In 2000, there were 325 workers who commuted into the municipality and 509 workers who commuted away. The municipality is a net exporter of workers, with about 1.6 workers leaving the municipality for every one entering. About 8.6% of the workforce coming into Raron are coming from outside Switzerland. Of the working population, 22.3% used public transportation to get to work, and 55.1% used a private car.

==Religion==
From the 2000 census, 1,435 or 85.8% were Roman Catholic, while 56 or 3.3% belonged to the Swiss Reformed Church. Of the rest of the population, there were 8 members of an Orthodox church (or about 0.48% of the population), and there were 10 individuals (or about 0.60% of the population) who belonged to another Christian church. There were 78 (or about 4.67% of the population) who were Islamic. There was 1 person who was Buddhist. 31 (or about 1.85% of the population) belonged to no church, are agnostic or atheist, and 58 individuals (or about 3.47% of the population) did not answer the question.

==Education==
In Raron about 647 or (38.7%) of the population have completed non-mandatory upper secondary education, and 118 or (7.1%) have completed additional higher education (either university or a Fachhochschule). Of the 118 who completed tertiary schooling, 80.5% were Swiss men, 10.2% were Swiss women, 6.8% were non-Swiss men.

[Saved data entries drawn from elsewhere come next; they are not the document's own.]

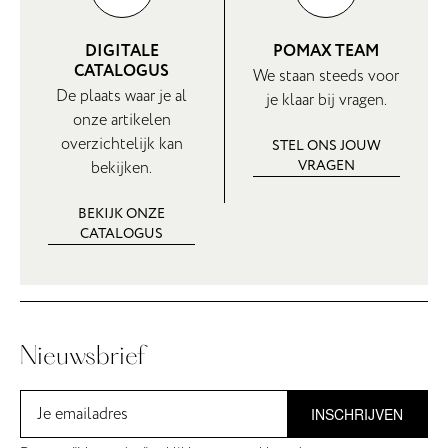
DIGITALE
POMAX TEAM
CATALOGUS
We staan steeds voor
De plaats waar je al
je klaar bij vragen.
onze artikelen
overzichtelijk kan
STEL ONS JOUW
VRAGEN
bekijken.
BEKIJK ONZE
CATALOGUS
Nieuwsbrief
INSCHRIJVEN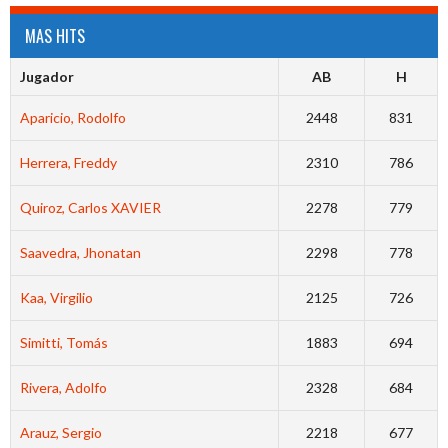
MAS HITS
Jugador
AB
H
Aparicio, Rodolfo
2448
831
Herrera, Freddy
2310
786
Quiroz, Carlos XAVIER
2278
779
Saavedra, Jhonatan
2298
778
Kaa, Virgilio
2125
726
Simitti, Tomás
1883
694
Rivera, Adolfo
2328
684
Arauz, Sergio
2218
677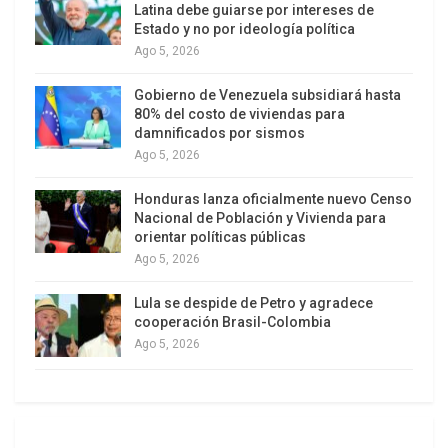
Latina debe guiarse por intereses de
derechos humanos argumentaran que las
Estado y no por ideología política
medidas podrían entrar en conflicto con los
Ago 5, 2026
derechos de los ciudadanos.
Gobierno de Venezuela subsidiará hasta
En la avenida Patria y otras intersecciones se
80% del costo de viviendas para
colocaron gigantografías con los rostros de los
damnificados por sismos
Ago 5, 2026
nueve jueces constitucionales y frases como “nos
robaron la paz». La concentración inició en el
Honduras lanza oficialmente nuevo Censo
Puente del Guambra y avanzó hacia la Corte
Nacional de Población y Vivienda para
orientar políticas públicas
Constitucional por la Patria y la avenida Seis de
Ago 5, 2026
Diciembre.
Lula se despide de Petro y agradece
cooperación Brasil-Colombia
Esto despertó la ira del Ejecutivo y de los
Ago 5, 2026
movimientos sociales afines al presidente Noboa,
dado que fue el partido oficialista, Acción
Democrática Nacional (ADN) el que llevó a debate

During the 2010-2011 school year there were a total of 289 students in the Raron school system. The education system in the Canton of Valais allows young children to attend one year of non-obligatory Kindergarten. During that school year, there 2 kindergarten classes (KG1 or KG2) and 37 kindergarten students. The canton's school system requires students to attend six years of primary school. In Raron there were a total of 9 classes and 167 students in the primary school. The secondary school program consists of three lower, obligatory years of schooling (orientation classes), followed by three to five years of optional, advanced schools. There were 122 lower secondary students who attended school in Raron. All the upper secondary students attended school in another municipality.

As of 2000, there were 55 students in Raron who came from another municipality, while 71 residents attended schools outside the municipality.

==Notable residents==
The poet Rainer Maria Rilke is buried in the cemetery of the old church there.